*** BRANO PROPOSTO ***

Tra gli inquinanti prodotti dall’incenerimento abbiamo ricordato le polveri sottili e vorremmo aggiungere una breve considerazione sui filtri anti-particolato (FAP), che degradano le polveri fini PM10 riducendone la presenza nelle emissioni (anche dei veicoli a motore).
Bisogna fare molta attenzione perché degradare non vuol dire far scomparire. È stato dimostrato che con il filtro anti-particolato le PM10 vengono combuste e diventano PM2,5 o PM1, che sono molto più pericolose.
Dato che in Italia la legge prevede il monitoraggio delle sole PM10, le aziende hanno trovato questo sistema (legale) che consiste nel trasformare i PM10 prodotti (sottoposti a controllo ambientale) in qualcosa di ancora più fine e pericoloso (che non è sottoposto a controllo).
La pubblica amministrazione dovrebbe prendere atto che la produzione di queste polveri ultra sottili (che prendono il nome di nanopolveri) è molto più nociva per le persone e di conseguenza dovrebbe prescrivere controlli più approfonditi.

È  quanto meno strano, poi, che lei si sia accorto solo delle ultime sette righe e mezzo su otto pagine, per quanto riguarda il monito a nuovi stili di vita perché, ad esempio, quanto lei suggerisce circa il pagamento di una tassa o di una cauzione sui contenitori, in modo da favorie il riutilizzo è stato ampiamente citato nel lavoro, così come il ricorso al riciclaggio.
Probabilmente la sua è stata una lettura un po’ frettolosa, altrimenti si potrebbe pensare, data l’acredine della sua lettera, che la critica al nostro lavoro sia stata dettata più da una forma di cointeressenza con la costruzione e/o la gestione degli inceneritori, che dalla reale ricerca della soluzione meno pericolosa e più idonea per il problema dei rifiuti.

Il nostro comportamento, che lei giudica «un tentativo ideologico e fazioso di indottrinamento», non è volto ad indottrinare i lettori (nel mondo scientifico si procede con dimostrazioni), ma a cercare di fare il possibile per lasciare ai nostri figli e alle generazioni future un mondo meno inquinato. Forse anche fare informazione può servire allo scopo, per cui, consci del fatto che quanto scriviamo può risultare sgradito a qualcuno, tuttavia riteniamo importante invitare i lettori a riflettere.
Infine, per quanto riguarda il suo richiamo «al dovere di grande onestà intellettuale e al dovere di estrema correttezza», le ricordiamo che i professionisti nel settore della salute rispondono al giuramento di Ippocrate, che prevede la tutela della persona e non degli interessi economici, in questo caso, dei costruttori degli inceneritori e dei loro «amici».
La ringraziamo, in ogni caso, per il suo interesse sull’argomento, che ci ha dato la possibilità di approfondire il discorso, in particolare sugli aspetti sanitari.
A disposizione per eventuali ulteriori chiarimenti, porgiamo cordiali saluti.

***

◆ **ATTIVITÀ RICHIESTA**: Nel brano sull'incenerimento, in che cosa si trasformano le PM10 combuste dal filtro anti-particolato? L'elenco che segue proviene da un'altra fonte.

*** MATERIALE FORNITO ***

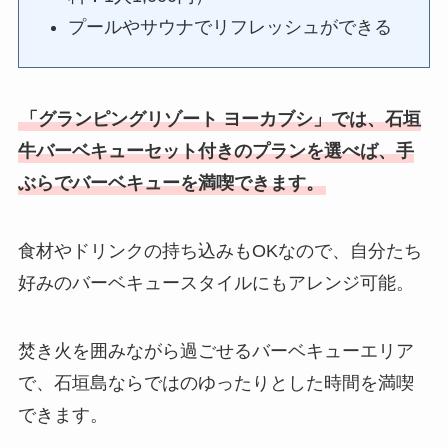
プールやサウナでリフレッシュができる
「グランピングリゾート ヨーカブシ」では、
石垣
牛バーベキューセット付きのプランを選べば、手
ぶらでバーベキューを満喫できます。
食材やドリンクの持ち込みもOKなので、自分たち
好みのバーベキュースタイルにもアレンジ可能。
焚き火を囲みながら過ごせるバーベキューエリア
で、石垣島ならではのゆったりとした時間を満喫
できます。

***

◆ **RISULTATO DELL'ESERCIZIO**: Diventano PM2,5 o PM1, che sono molto più pericolose.